| Problem |
Nothing but an exact reprint of the records is to be returned.

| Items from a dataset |
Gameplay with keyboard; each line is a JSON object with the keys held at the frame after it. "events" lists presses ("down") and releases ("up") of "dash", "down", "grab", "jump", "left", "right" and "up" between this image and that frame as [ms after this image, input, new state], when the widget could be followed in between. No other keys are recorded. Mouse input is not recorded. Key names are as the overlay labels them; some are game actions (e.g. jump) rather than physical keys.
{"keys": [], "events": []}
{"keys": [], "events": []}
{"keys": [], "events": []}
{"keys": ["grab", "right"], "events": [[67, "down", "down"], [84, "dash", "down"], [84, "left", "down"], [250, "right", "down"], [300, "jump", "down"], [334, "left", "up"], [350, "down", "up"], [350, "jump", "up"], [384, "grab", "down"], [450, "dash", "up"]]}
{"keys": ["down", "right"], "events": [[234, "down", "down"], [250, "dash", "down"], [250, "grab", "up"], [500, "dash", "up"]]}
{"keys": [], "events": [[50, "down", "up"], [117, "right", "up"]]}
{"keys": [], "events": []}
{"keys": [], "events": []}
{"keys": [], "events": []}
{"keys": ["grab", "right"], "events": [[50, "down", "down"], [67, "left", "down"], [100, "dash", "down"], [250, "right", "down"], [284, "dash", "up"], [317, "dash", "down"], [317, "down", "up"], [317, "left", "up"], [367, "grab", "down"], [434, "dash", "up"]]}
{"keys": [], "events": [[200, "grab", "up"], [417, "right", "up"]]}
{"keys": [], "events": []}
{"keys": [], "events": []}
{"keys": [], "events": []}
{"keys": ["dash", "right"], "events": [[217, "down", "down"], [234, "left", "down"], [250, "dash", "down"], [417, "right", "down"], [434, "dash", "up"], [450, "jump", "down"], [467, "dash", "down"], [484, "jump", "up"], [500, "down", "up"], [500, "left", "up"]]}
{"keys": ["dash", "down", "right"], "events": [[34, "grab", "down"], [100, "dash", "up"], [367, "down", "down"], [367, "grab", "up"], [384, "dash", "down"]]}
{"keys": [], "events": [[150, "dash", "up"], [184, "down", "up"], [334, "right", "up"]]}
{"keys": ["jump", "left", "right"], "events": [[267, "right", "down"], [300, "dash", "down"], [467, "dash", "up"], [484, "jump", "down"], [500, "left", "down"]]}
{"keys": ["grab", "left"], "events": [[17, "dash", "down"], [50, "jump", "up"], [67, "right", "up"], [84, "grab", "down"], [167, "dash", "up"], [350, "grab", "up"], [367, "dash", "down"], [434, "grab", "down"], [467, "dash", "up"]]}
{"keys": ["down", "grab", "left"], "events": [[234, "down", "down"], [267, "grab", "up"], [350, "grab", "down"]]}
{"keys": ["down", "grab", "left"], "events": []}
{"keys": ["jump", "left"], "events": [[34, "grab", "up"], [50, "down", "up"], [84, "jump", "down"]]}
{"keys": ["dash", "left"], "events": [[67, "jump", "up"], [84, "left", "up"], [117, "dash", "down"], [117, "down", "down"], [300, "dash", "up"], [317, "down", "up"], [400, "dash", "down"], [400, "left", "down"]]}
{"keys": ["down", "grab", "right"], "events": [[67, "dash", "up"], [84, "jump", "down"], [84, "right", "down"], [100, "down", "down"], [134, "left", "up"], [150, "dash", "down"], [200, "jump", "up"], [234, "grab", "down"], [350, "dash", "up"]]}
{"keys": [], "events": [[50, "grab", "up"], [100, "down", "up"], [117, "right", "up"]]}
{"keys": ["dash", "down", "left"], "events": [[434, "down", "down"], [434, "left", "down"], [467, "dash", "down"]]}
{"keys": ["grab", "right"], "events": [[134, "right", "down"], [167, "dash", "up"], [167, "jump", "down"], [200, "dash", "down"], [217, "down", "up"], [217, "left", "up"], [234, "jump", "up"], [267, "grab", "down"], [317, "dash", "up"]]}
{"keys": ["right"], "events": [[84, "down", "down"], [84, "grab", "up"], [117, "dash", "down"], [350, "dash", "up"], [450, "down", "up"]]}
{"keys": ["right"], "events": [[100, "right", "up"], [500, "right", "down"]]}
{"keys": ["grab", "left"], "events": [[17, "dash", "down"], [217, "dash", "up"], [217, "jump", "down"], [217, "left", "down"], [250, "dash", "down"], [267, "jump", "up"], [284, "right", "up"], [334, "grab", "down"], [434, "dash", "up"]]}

| Completed task |
Gameplay with keyboard; each line is a JSON object with the keys held at the frame after it. "events" lists presses ("down") and releases ("up") of "dash", "down", "grab", "jump", "left", "right" and "up" between this image and that frame as [ms after this image, input, new state], when the widget could be followed in between. No other keys are recorded. Mouse input is not recorded. Key names are as the overlay labels them; some are game actions (e.g. jump) rather than physical keys.
{"keys": [], "events": []}
{"keys": [], "events": []}
{"keys": [], "events": []}
{"keys": ["grab", "right"], "events": [[67, "down", "down"], [84, "dash", "down"], [84, "left", "down"], [250, "right", "down"], [300, "jump", "down"], [334, "left", "up"], [350, "down", "up"], [350, "jump", "up"], [384, "grab", "down"], [450, "dash", "up"]]}
{"keys": ["down", "right"], "events": [[234, "down", "down"], [250, "dash", "down"], [250, "grab", "up"], [500, "dash", "up"]]}
{"keys": [], "events": [[50, "down", "up"], [117, "right", "up"]]}
{"keys": [], "events": []}
{"keys": [], "events": []}
{"keys": [], "events": []}
{"keys": ["grab", "right"], "events": [[50, "down", "down"], [67, "left", "down"], [100, "dash", "down"], [250, "right", "down"], [284, "dash", "up"], [317, "dash", "down"], [317, "down", "up"], [317, "left", "up"], [367, "grab", "down"], [434, "dash", "up"]]}
{"keys": [], "events": [[200, "grab", "up"], [417, "right", "up"]]}
{"keys": [], "events": []}
{"keys": [], "events": []}
{"keys": [], "events": []}
{"keys": ["dash", "right"], "events": [[217, "down", "down"], [234, "left", "down"], [250, "dash", "down"], [417, "right", "down"], [434, "dash", "up"], [450, "jump", "down"], [467, "dash", "down"], [484, "jump", "up"], [500, "down", "up"], [500, "left", "up"]]}
{"keys": ["dash", "down", "right"], "events": [[34, "grab", "down"], [100, "dash", "up"], [367, "down", "down"], [367, "grab", "up"], [384, "dash", "down"]]}
{"keys": [], "events": [[150, "dash", "up"], [184, "down", "up"], [334, "right", "up"]]}
{"keys": ["jump", "left", "right"], "events": [[267, "right", "down"], [300, "dash", "down"], [467, "dash", "up"], [484, "jump", "down"], [500, "left", "down"]]}
{"keys": ["grab", "left"], "events": [[17, "dash", "down"], [50, "jump", "up"], [67, "right", "up"], [84, "grab", "down"], [167, "dash", "up"], [350, "grab", "up"], [367, "dash", "down"], [434, "grab", "down"], [467, "dash", "up"]]}
{"keys": ["down", "grab", "left"], "events": [[234, "down", "down"], [267, "grab", "up"], [350, "grab", "down"]]}
{"keys": ["down", "grab", "left"], "events": []}
{"keys": ["jump", "left"], "events": [[34, "grab", "up"], [50, "down", "up"], [84, "jump", "down"]]}
{"keys": ["dash", "left"], "events": [[67, "jump", "up"], [84, "left", "up"], [117, "dash", "down"], [117, "down", "down"], [300, "dash", "up"], [317, "down", "up"], [400, "dash", "down"], [400, "left", "down"]]}
{"keys": ["down", "grab", "right"], "events": [[67, "dash", "up"], [84, "jump", "down"], [84, "right", "down"], [100, "down", "down"], [134, "left", "up"], [150, "dash", "down"], [200, "jump", "up"], [234, "grab", "down"], [350, "dash", "up"]]}
{"keys": [], "events": [[50, "grab", "up"], [100, "down", "up"], [117, "right", "up"]]}
{"keys": ["dash", "down", "left"], "events": [[434, "down", "down"], [434, "left", "down"], [467, "dash", "down"]]}
{"keys": ["grab", "right"], "events": [[134, "right", "down"], [167, "dash", "up"], [167, "jump", "down"], [200, "dash", "down"], [217, "down", "up"], [217, "left", "up"], [234, "jump", "up"], [267, "grab", "down"], [317, "dash", "up"]]}
{"keys": ["right"], "events": [[84, "down", "down"], [84, "grab", "up"], [117, "dash", "down"], [350, "dash", "up"], [450, "down", "up"]]}
{"keys": ["right"], "events": [[100, "right", "up"], [500, "right", "down"]]}
{"keys": ["grab", "left"], "events": [[17, "dash", "down"], [217, "dash", "up"], [217, "jump", "down"], [217, "left", "down"], [250, "dash", "down"], [267, "jump", "up"], [284, "right", "up"], [334, "grab", "down"], [434, "dash", "up"]]}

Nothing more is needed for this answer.